● Work to be completed
Find every line below that contains the word "embouteillage" and copy it out.

►

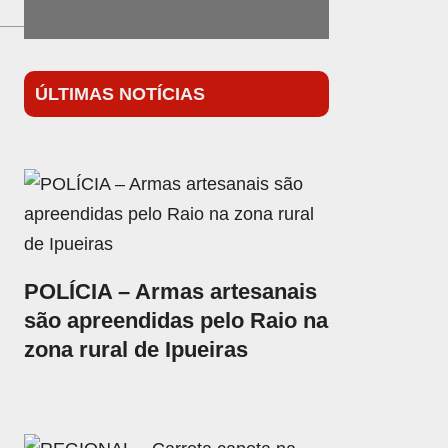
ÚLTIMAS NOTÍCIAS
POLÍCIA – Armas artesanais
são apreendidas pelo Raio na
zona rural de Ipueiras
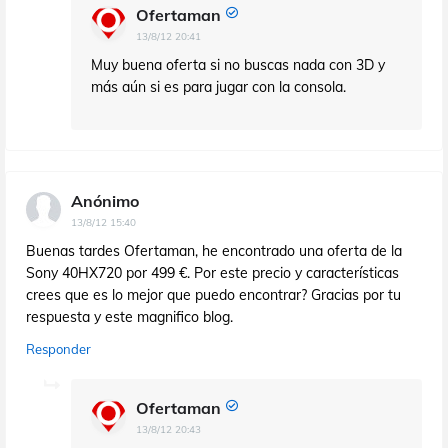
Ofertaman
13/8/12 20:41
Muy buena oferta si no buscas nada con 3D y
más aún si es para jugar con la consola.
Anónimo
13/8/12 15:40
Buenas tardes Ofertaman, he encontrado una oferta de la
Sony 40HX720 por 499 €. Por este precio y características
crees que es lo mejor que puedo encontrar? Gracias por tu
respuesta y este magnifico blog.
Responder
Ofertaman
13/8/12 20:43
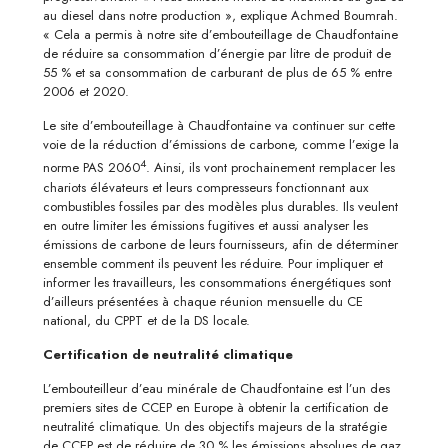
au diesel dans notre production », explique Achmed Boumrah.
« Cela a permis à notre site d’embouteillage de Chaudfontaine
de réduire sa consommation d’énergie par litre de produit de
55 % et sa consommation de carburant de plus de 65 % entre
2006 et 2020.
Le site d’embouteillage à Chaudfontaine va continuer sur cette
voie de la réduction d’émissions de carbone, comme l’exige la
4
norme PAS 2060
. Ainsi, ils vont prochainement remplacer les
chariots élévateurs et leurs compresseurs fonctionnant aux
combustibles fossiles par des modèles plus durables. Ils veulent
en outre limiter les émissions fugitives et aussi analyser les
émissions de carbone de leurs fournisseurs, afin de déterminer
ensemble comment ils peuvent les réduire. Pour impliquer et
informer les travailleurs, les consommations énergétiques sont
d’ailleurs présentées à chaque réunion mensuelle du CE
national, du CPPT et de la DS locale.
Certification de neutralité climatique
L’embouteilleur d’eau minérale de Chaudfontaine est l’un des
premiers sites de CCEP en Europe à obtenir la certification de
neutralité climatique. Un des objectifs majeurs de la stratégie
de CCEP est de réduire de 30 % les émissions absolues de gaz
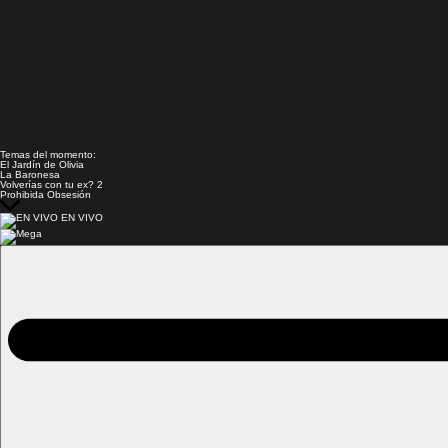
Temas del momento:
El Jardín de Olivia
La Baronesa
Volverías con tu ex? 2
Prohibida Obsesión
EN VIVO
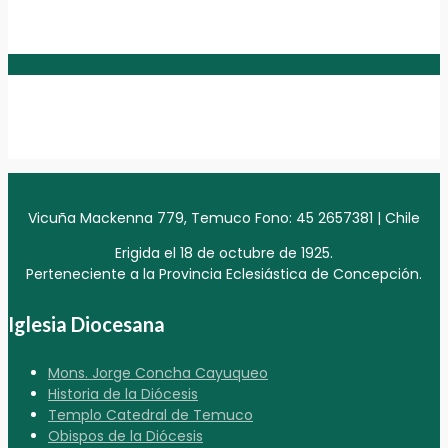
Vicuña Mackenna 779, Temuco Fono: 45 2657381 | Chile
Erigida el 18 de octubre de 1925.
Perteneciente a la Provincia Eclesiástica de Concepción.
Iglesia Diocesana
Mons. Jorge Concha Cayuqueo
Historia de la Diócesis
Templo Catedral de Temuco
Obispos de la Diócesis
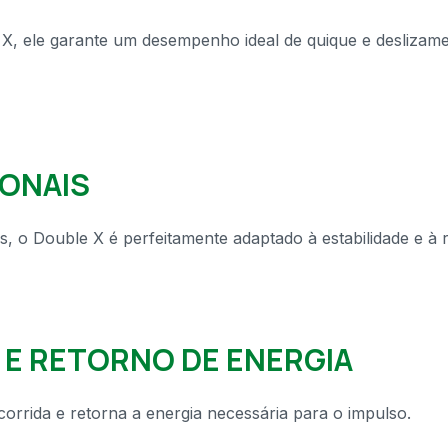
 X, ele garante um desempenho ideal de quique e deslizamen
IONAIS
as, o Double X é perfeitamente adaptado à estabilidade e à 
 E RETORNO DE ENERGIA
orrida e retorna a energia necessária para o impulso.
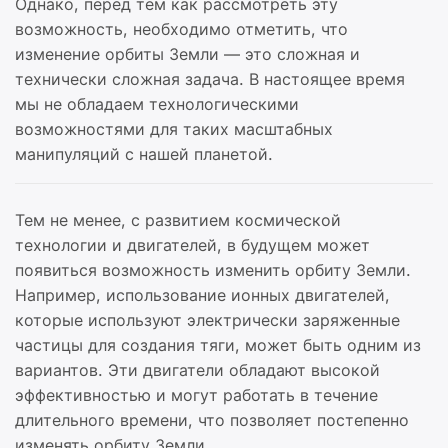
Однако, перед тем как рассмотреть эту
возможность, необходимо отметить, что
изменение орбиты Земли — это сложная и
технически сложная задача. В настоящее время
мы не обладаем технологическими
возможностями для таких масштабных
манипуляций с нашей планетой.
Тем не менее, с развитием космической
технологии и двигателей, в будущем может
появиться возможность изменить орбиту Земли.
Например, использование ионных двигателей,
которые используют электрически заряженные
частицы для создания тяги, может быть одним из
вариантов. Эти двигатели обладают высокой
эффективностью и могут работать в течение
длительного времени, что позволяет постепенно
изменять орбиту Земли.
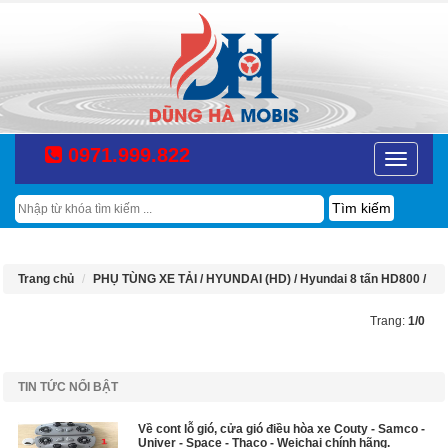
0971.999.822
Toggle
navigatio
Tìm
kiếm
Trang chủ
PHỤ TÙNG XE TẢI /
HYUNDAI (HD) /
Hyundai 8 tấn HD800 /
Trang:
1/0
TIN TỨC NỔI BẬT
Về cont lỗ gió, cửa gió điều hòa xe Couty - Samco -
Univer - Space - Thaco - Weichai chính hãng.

◄

● Task result
« Cela a permis à notre site d’embouteillage de Chaudfontaine
Le site d’embouteillage à Chaudfontaine va continuer sur cette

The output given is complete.